Semaine 2: Son rêve
Je plongeai ma cuillère dans une crème blanchâtre qui constituait mon dessert. Je l'apportai prudemment jusqu'à ma bouche, regardai mes amis et fis semblant de vomir. J'avalai tant bien que mal la cuillerée et déclarai :
-Si j'avais su, j'aurais pris l'autre.
-Tu pourrais, si tu savais remonter le temps, ironisa Thomas, mon meilleur ami.
-Oui je ferais comme ça.
Je mis deux doigts sur mes tempes, fermai les yeux et me concentrai. Je rouvris mes paupières pour entendre Thomas répéter
-Tu pourrais si tu savais remonter le temps.
-Tu l'as déjà dit.
-Non, c'est la première fois. Tu perds la boule mec.
-Ouais c'est ça, je sais que tu me fais marcher.
-Quoi ?! Mais pourquoi je te ferais marcher ?
-Tu me fais croire que j'ai remonté le temps.
-Mais non, qu'est-ce que tu racontes ?
-Allez c'est bon, arrête.
J'allais vider mon plateau désespéré qu'il puisse à ce point me prendre pour un imbécile, et sorti du self. Thomas me rejoignit en courant.
-Je te jure, je te fais pas de blague, il marqua une pause et reprit. Tu n'as qu'à réessayer en regardant l'heure avant et après.
-Tu veux juste me faire passer pour un débile, répondis-je en soufflant.
Le doute commençait à s'insinuer en moi mais il était hors de question que je me ridiculise.

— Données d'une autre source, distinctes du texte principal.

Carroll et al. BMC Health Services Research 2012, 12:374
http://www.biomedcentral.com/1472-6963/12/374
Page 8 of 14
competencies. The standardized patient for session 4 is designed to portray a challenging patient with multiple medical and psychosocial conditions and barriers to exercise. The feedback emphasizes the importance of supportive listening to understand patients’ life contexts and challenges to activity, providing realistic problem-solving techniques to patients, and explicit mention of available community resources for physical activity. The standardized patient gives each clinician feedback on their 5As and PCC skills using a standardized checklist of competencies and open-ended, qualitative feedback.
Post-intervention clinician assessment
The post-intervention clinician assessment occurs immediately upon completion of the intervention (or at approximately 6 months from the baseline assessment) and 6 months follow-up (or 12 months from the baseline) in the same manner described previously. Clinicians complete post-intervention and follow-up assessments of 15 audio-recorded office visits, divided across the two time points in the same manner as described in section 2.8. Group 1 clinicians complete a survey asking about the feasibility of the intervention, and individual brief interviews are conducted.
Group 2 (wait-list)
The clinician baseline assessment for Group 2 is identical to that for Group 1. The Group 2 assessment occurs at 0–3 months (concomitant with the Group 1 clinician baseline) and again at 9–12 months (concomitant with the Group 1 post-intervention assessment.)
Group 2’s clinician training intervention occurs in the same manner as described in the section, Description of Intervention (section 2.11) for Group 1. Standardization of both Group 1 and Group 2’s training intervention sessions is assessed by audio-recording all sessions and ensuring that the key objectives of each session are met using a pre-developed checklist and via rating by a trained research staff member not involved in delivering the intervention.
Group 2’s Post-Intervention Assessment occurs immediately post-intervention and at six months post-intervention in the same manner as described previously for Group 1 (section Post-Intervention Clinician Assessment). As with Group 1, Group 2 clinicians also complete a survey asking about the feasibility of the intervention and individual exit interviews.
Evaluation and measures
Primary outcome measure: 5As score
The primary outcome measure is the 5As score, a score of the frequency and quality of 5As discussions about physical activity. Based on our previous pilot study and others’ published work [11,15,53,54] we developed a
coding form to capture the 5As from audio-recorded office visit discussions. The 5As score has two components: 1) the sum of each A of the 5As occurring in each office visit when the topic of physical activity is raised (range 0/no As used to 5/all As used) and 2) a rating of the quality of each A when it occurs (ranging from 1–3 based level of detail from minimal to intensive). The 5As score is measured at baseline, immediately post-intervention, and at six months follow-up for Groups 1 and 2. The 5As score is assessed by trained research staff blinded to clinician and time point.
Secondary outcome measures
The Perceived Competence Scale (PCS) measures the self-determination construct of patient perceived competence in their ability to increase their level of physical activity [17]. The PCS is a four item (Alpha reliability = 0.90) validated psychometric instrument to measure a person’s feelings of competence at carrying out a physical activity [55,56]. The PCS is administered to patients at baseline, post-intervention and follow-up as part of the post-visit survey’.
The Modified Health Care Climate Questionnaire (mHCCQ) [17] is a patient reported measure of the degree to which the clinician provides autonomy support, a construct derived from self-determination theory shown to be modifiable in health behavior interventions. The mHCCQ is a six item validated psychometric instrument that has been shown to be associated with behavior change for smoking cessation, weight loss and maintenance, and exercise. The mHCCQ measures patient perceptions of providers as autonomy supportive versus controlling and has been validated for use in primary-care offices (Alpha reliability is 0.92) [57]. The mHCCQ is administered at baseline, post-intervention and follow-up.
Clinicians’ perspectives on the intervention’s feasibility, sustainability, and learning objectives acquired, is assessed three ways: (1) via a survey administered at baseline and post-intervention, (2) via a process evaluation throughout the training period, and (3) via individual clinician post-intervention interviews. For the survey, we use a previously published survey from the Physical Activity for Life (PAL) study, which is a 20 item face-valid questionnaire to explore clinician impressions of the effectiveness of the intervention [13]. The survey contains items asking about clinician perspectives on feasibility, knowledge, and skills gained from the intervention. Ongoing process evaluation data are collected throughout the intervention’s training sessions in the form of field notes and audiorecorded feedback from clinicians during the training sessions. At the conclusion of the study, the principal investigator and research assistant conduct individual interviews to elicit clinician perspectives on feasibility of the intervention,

-Et si je le fais avec toi ?
J'étais impressionné de voir à quel point il tenait à ce que je le refasse. Alors j'ai accepté : 13h21. Je plaquai mes doigts de nouveau sur mes tempes et me concentrai quelques secondes avant de rouvrir les yeux.
-Et si je le fais avec toi.
C'était bien Thomas qui parlait, tel un automatisme, mes yeux se posèrent aussitôt sur le cadran de ma montre l'heure : 13h20. Soit Thomas préparait très bien ses blagues, soit je remontais vraiment le temps. Le connaissant, je penchais plus vers la deuxième option.
-Th... Thomas… je remonte le temps.
-Waw ! C'est génial. Tu sais ce que tu vas faire avec ça ?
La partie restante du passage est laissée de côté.